The same teenager that I had to stay overnight at the office with a couple weeks back. The one that I would work at DSS forever for if it meant he would not have to endure another loss. The teenager that has lived in 20+ different places and lost every parent and sibling he has ever known.
The same teenager that makes really dumb choices and smokes a lot of pot. The one that will be repeating 10 grade for the 3rd time at 17 years old and still asks me how to spell every other word that he writes. The boy that hardly takes responsibility for his actions because he is so detached from everything around him.
Him. He ran away.
And my heart breaks.
Because he is broken. He is hurting and the pain never stops. He brings a lot of it upon himself and a lot of it he was born into.
He was in 20+ placements throughout his life because NOT ONE FAMILY was willing to commit to him and his terribly defiant and detached behaviors. NOT ONE. There has been so much “you messed up and now you don’t get a family” in his 17 years that the simple idea of family, and grace within a family, are completely foreign to him. I asked him last week who he is able to trust in his life and he named 3 people. THREE people that he trusts out of 17 years of life.
And ya know what? All 3 of them are his service providers and in some way employed to care about him.
That is unacceptable.
Plain & simple.
No government agency will make a good parent.
It was not meant to carry out that task.
But so often it is asked to do just that.
Stop placing the blame.
I started to think about Jesus this morning after I read that email.

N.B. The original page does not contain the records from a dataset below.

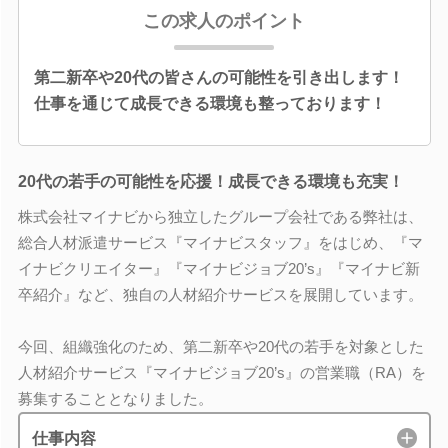
この求人のポイント
第二新卒や20代の皆さんの可能性を引き出します！
仕事を通じて成長できる環境も整っております！
20代の若手の可能性を応援！成長できる環境も充実！
株式会社マイナビから独立したグループ会社である弊社は、
総合人材派遣サービス『マイナビスタッフ』をはじめ、『マ
イナビクリエイター』『マイナビジョブ20’s』『マイナビ新
卒紹介』など、独自の人材紹介サービスを展開しています。
今回、組織強化のため、第二新卒や20代の若手を対象とした
人材紹介サービス『マイナビジョブ20’s』の営業職（RA）を
募集することとなりました。
仕事内容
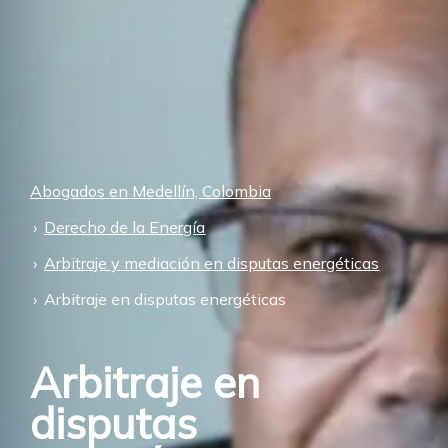
Abogados en Medellín, Colombia
Derecho de la Energía
Arbitraje y mediación en disputas energéticas
Arbitraje en disputas energéticas
Arbitraje en
disputas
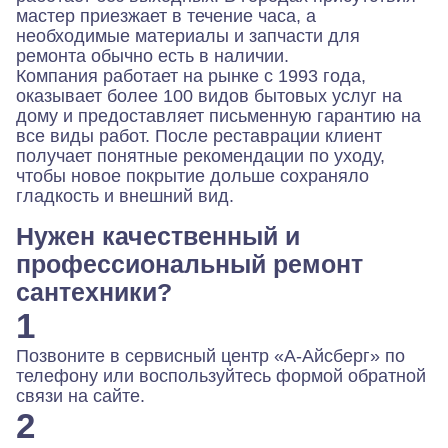
мастер приезжает в течение часа, а
необходимые материалы и запчасти для
ремонта обычно есть в наличии.
Компания работает на рынке с 1993 года,
оказывает более 100 видов бытовых услуг на
дому и предоставляет письменную гарантию на
все виды работ. После реставрации клиент
получает понятные рекомендации по уходу,
чтобы новое покрытие дольше сохраняло
гладкость и внешний вид.
Нужен качественный и
профессиональный ремонт
сантехники?
1
Позвоните в сервисный центр «А-Айсберг» по
телефону или воспользуйтесь формой обратной
связи на сайте.
2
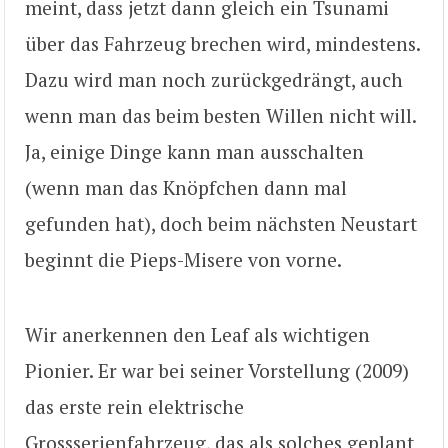
meint, dass jetzt dann gleich ein Tsunami
über das Fahrzeug brechen wird, mindestens.
Dazu wird man noch zurückgedrängt, auch
wenn man das beim besten Willen nicht will.
Ja, einige Dinge kann man ausschalten
(wenn man das Knöpfchen dann mal
gefunden hat), doch beim nächsten Neustart
beginnt die Pieps-Misere von vorne.
Wir anerkennen den Leaf als wichtigen
Pionier. Er war bei seiner Vorstellung (2009)
das erste rein elektrische
Grossserienfahrzeug, das als solches geplant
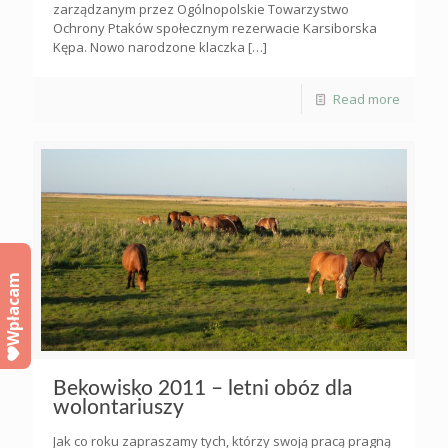
zarządzanym przez Ogólnopolskie Towarzystwo
Ochrony Ptaków społecznym rezerwacie Karsiborska
Kępa. Nowo narodzone klaczka
[…]
Read more
Wpłacam
Bekowisko 2011 – letni obóz dla
wolontariuszy
Jak co roku zapraszamy tych, którzy swoją pracą pragną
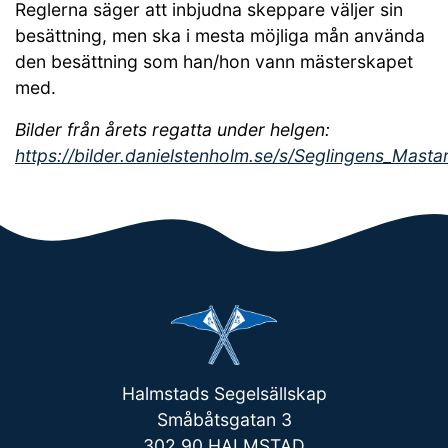
Reglerna säger att inbjudna skeppare väljer sin
besättning, men ska i mesta möjliga mån använda
den besättning som han/hon vann mästerskapet
med.
Bilder från årets regatta under helgen:
https://bilder.danielstenholm.se/s/Seglingens_Mast
Halmstads Segelsällskap
Småbåtsgatan 3
302 90 HALMSTAD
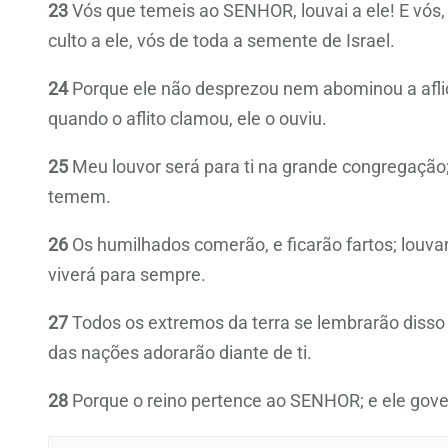
23
Vós que temeis ao SENHOR, louvai a ele! E vós, d
culto a ele, vós de toda a semente de Israel.
24
Porque ele não desprezou nem abominou a afliç
quando o aflito clamou, ele o ouviu.
25
Meu louvor será para ti na grande congregação
temem.
26
Os humilhados comerão, e ficarão fartos; lou
viverá para sempre.
27
Todos os extremos da terra se lembrarão disso
das nações adorarão diante de ti.
28
Porque o reino pertence ao SENHOR; e ele gove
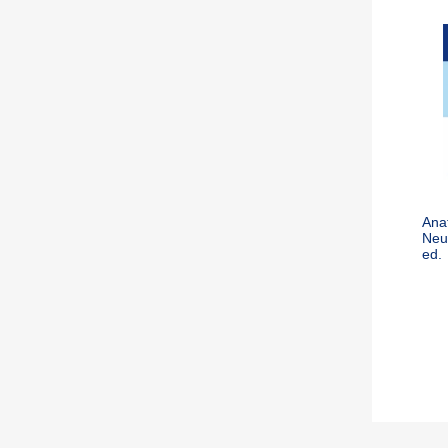
Ana
Neu
ed.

I started to pray for my boy.
And when I think about Jesus, I think about the ways in which he surrounded himself with the broken; people like this teenager.
Jesus loved the broken.
The vulnerable.
The marginalized.
The segregated.
The rejected woman.
The addicted man.
The orphaned child.
The mentally ill.
The homeless.
The lost.
And he loves my teenager.
But so often I don’t see the Church reflecting that image of God.
And I know you’ll think to yourself, “Our church has a great homeless ministry.” or “My church has a thriving orphan ministry.”

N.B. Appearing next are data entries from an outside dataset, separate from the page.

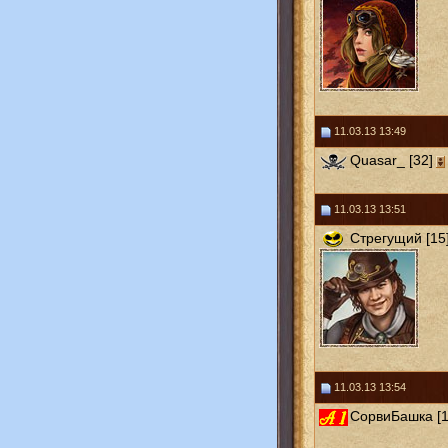
11.03.13 13:49
Quasar_ [32]
11.03.13 13:51
Стрегущий [15
11.03.13 13:54
СорвиБашка [1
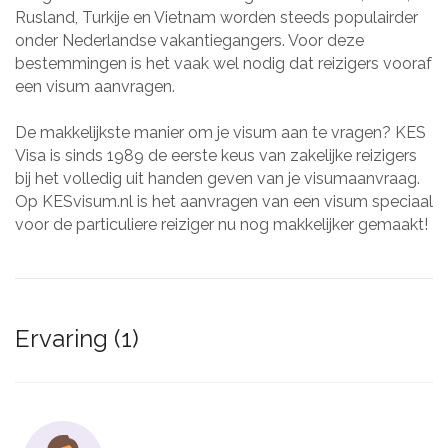
Rusland, Turkije en Vietnam worden steeds populairder
onder Nederlandse vakantiegangers. Voor deze
bestemmingen is het vaak wel nodig dat reizigers vooraf
een visum aanvragen.
De makkelijkste manier om je visum aan te vragen? KES
Visa is sinds 1989 de eerste keus van zakelijke reizigers
bij het volledig uit handen geven van je visumaanvraag.
Op KESvisum.nl is het aanvragen van een visum speciaal
voor de particuliere reiziger nu nog makkelijker gemaakt!
Ervaring (1)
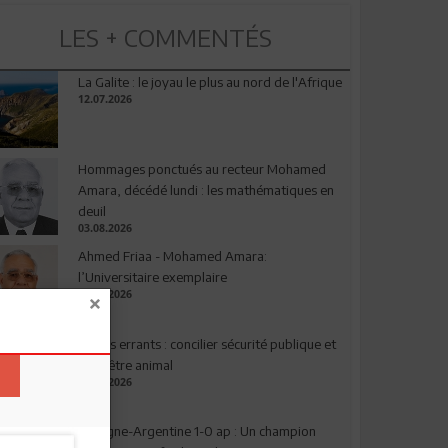
LES + COMMENTÉS
La Galite : le joyau le plus au nord de l'Afrique
12.07.2026
Hommages ponctués au recteur Mohamed
Amara, décédé lundi : les mathématiques en
deuil
03.08.2026
Ahmed Friaa - Mohamed Amara:
l’Universitaire exemplaire
04.08.2026
Chiens errants : concilier sécurité publique et
bien-être animal
17.07.2026
Espagne-Argentine 1-0 ap : Un champion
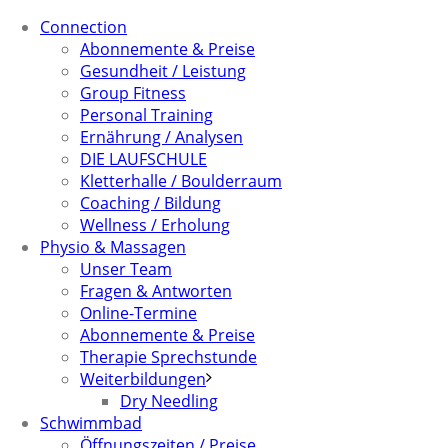
Connection
Abonnemente & Preise
Gesundheit / Leistung
Group Fitness
Personal Training
Ernährung / Analysen
DIE LAUFSCHULE
Kletterhalle / Boulderraum
Coaching / Bildung
Wellness / Erholung
Physio & Massagen
Unser Team
Fragen & Antworten
Online-Termine
Abonnemente & Preise
Therapie Sprechstunde
Weiterbildungen
Dry Needling
Schwimmbad
Öffnungszeiten / Preise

And those are wonderful things.
But let me ask you this- What are YOU personally doing in your life to help carry the sins and burdens of other people? What are YOU personally doing that makes you feel uncomfortable and drained? What are YOU personally doing that makes you feel completely desperate for Jesus?
Because the Jesus that I know.. He RAN to the vulnerable. He longed to see the broken restored. His heart was wrecked for orphan.

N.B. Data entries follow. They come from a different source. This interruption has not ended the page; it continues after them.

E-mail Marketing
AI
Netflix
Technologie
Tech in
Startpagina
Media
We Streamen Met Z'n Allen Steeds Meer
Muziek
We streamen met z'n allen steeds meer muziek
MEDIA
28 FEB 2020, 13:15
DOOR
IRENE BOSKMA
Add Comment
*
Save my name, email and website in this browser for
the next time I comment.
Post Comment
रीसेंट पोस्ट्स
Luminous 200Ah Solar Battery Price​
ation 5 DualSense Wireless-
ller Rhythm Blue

Yet we, His children and beloved, are so reluctant to care in the most minuscule of ways.
And that is not of Jesus.
I don’t know that I can say it many more times or scream it much louder without it losing it’s sting, but..
WHERE ARE WE CHURCH?? RISE UP!!!!
We should count it AN HONOR to serve and love and bring hope to the broken…
just as our Jesus did.
We should be desperate to see Him glorified.
There are around 300 churches in Greenville county. 300 churches that are supposed to care about the things and people that Jesus cared about.
And yet there was not even one family for my one teenager.
Please church, stop telling him that he doesn’t matter.
And stop telling yourself that he doesn’t notice.